Wir sind in der Stadt noch planlos kreuz und quer umeinandergelaufen bis zum Dunkelwerden und Müdewerden. Mein Begleiter lachte immer wieder über die Überrumpelung: dieses Ingolstadt hatte mich tatsächlich überrumpelt, es war genau das Gegenteil wie bei Ravensburg, wo einer dem andern die Phrase vom oberländischen Rothenburg weitergibt, – wenn man dann hinkommt, stehen die alten Türme einschichtig und sinnlos da, weil keine Stadtmauern mehr dazwischen sind, lauter neue Häuser, sauber, nüchtern und langweilig. Aber Ingolstadt! Man hat sich ein städtebaulich unmögliches Soldatenlager eingebildet, und entdeckt eine charaktervolle alte bayrische Stadt, so edel, so bedeutend wie Landshut: Bürgerstadt, nicht nur Herzogsstadt.

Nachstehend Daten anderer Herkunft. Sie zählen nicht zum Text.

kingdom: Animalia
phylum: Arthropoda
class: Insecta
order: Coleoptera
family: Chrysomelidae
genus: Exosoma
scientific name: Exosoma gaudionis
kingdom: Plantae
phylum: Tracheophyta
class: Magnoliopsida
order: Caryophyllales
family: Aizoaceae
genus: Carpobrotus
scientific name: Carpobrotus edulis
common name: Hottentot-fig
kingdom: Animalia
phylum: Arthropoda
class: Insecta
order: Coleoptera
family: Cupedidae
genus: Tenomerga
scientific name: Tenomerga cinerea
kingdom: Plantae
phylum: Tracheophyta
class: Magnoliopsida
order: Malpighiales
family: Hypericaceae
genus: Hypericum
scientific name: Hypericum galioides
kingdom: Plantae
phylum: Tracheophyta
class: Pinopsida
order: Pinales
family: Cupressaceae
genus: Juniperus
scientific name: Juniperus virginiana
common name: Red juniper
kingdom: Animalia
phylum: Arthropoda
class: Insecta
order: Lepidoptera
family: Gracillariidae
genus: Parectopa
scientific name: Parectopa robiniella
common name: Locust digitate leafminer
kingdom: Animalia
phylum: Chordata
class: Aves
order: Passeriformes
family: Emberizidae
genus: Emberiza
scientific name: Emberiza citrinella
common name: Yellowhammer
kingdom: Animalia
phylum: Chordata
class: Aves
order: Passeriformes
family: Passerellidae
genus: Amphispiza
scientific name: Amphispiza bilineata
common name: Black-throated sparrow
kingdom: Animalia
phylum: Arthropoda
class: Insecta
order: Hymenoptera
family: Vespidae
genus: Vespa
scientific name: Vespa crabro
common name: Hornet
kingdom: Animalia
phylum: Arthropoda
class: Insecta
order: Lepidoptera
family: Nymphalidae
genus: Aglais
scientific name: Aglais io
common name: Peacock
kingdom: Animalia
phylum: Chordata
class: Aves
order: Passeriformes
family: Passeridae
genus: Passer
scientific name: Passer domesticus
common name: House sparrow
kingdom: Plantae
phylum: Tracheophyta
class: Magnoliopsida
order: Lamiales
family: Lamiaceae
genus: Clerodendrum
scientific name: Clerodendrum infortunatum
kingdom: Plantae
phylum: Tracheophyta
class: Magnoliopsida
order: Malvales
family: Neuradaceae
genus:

Dabei nicht im geringsten das, was die Italiener città morta heißen: eher ist dieses Ingolstadt in Bezug auf Verkehr, Läden, Auslagen ein kleines Nürnberg. Anfangs meint man sogar, es lebe straßenspektakulös über seine Verhältnisse, aber wer könnte sich heute den Luxus von so viel zwecklos herumfahrenden Lastautos leisten? Ich habe diesen Spektakel gern, wenn er auch den Morgenschlaf verscheucht, denn dieser pumpernde Verkehr kündet unmißverständlich: »Ich bin nicht unterzukriegen, ich wachse, ich gedeihe, und wenn ich nicht mehr Bayerns erste Militärstadt bin, so bin ich dafür eine moderne Stadt, die sich reckt und streckt, und eine prachtvolle alte Stadt dazu.« Das ist es, was an Nürnberg erinnert: das Leben der Straße. Natürlich sind die pensionierten weltentrückten Nester wie Rothenburg oder Dinkelsbühl in ihrer traumhaften Zeitlosigkeit entzückend, aber wenn in dieser alten Herzogsveste der Autolärm früh um 6 Uhr loshupt und abends erst um 7, ½ 8 still wird, dann jubelt das bayerische Herz über den ungestüm pochenden Pulsschlag dieser unserer Zeit mitsamt ihren Unzulänglichkeiten, jawohl; ihren Scheußlichkeiten, zugegeben; aber die Stadt freut einen gerade nochmal so viel: Nicht unterzukriegen! nicht unterzukriegen! Das ist es.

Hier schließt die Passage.